[Opening GIVEN DATA section]

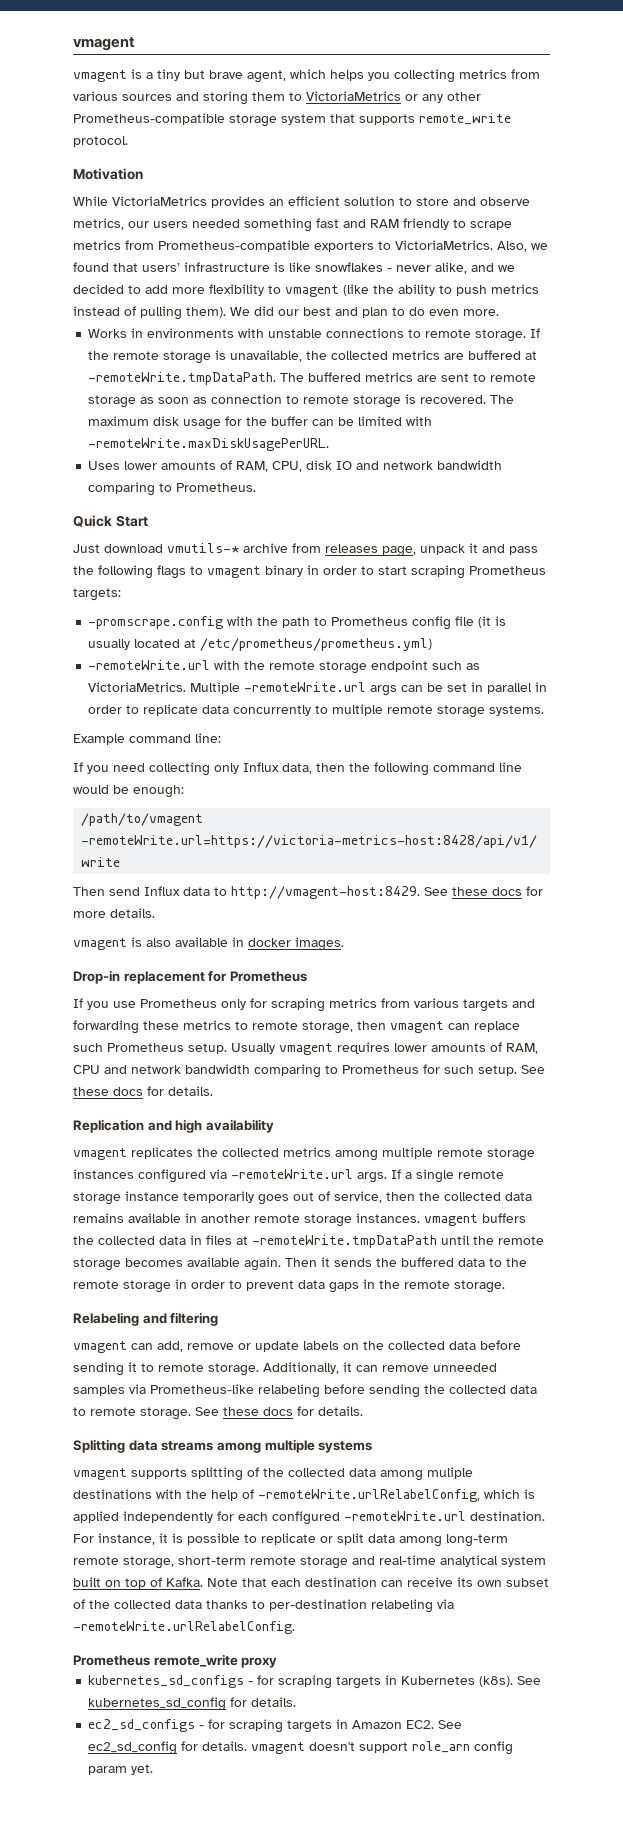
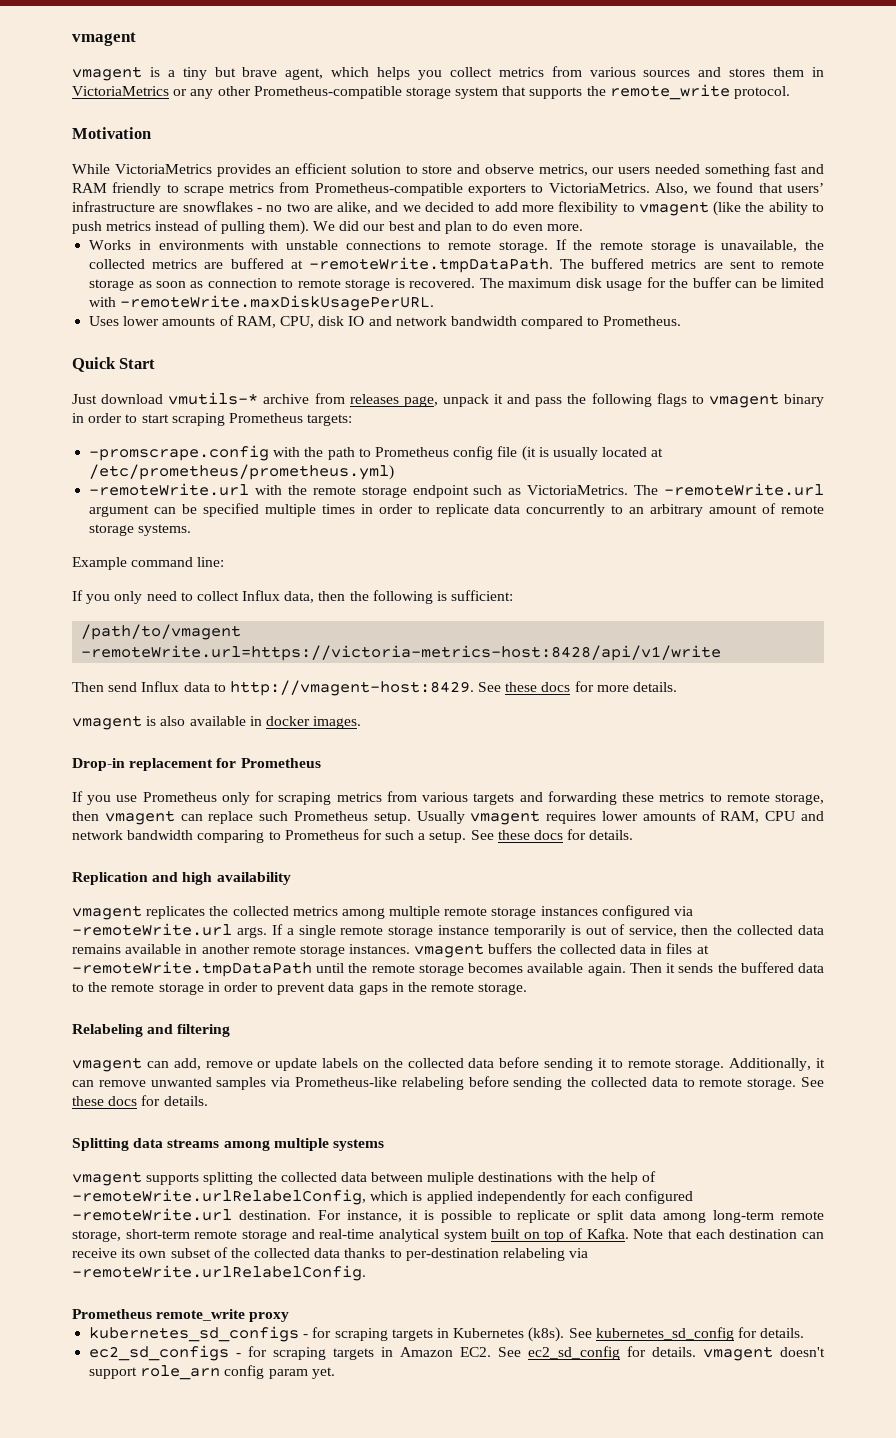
[394,69,455,83] collecting -> [449,67,492,77] collect
[203,91,302,105] storing them to -> [729,67,825,77] stores them in
(415, 119) none -> [586,86,606,96] the
[274,262,431,272] is like snowflakes - never -> [159,201,333,212] are snowflakes - no two are
[88,482,156,496] comparing -> [521,316,584,329] compared
[190,682,533,696] Multiple -remoteWrite.url args can be set in parallel -> [634,483,824,496] [89,503,355,517] The -remoteWrite.url argument can be specified multiple times
[332,704,384,716] multiple -> [629,503,777,517] an arbitrary amount of
[113,762,239,776] need collecting only -> [114,591,239,604] only need to collect
[433,762,522,772] [73,785,184,798] command line would be enough: -> [437,590,514,601] is sufficient:
(474, 1069) none -> [418,833,426,840] a
[258,1194,289,1205] goes -> [570,925,581,935] is
[433,1363,497,1372] unneeded -> [150,1077,212,1087] unwanted
[247,1467,423,1481] of the collected data among -> [257,1172,424,1182] the collected data between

[Closing GIVEN DATA section]

Write out the listing above exactly, images omitted.

SOLUTION BELOW |
[394,69,455,83] collecting -> [449,67,492,77] collect
[203,91,302,105] storing them to -> [729,67,825,77] stores them in
(415, 119) none -> [586,86,606,96] the
[274,262,431,272] is like snowflakes - never -> [159,201,333,212] are snowflakes - no two are
[88,482,156,496] comparing -> [521,316,584,329] compared
[190,682,533,696] Multiple -remoteWrite.url args can be set in parallel -> [634,483,824,496] [89,503,355,517] The -remoteWrite.url argument can be specified multiple times
[332,704,384,716] multiple -> [629,503,777,517] an arbitrary amount of
[113,762,239,776] need collecting only -> [114,591,239,604] only need to collect
[433,762,522,772] [73,785,184,798] command line would be enough: -> [437,590,514,601] is sufficient:
(474, 1069) none -> [418,833,426,840] a
[258,1194,289,1205] goes -> [570,925,581,935] is
[433,1363,497,1372] unneeded -> [150,1077,212,1087] unwanted
[247,1467,423,1481] of the collected data among -> [257,1172,424,1182] the collected data between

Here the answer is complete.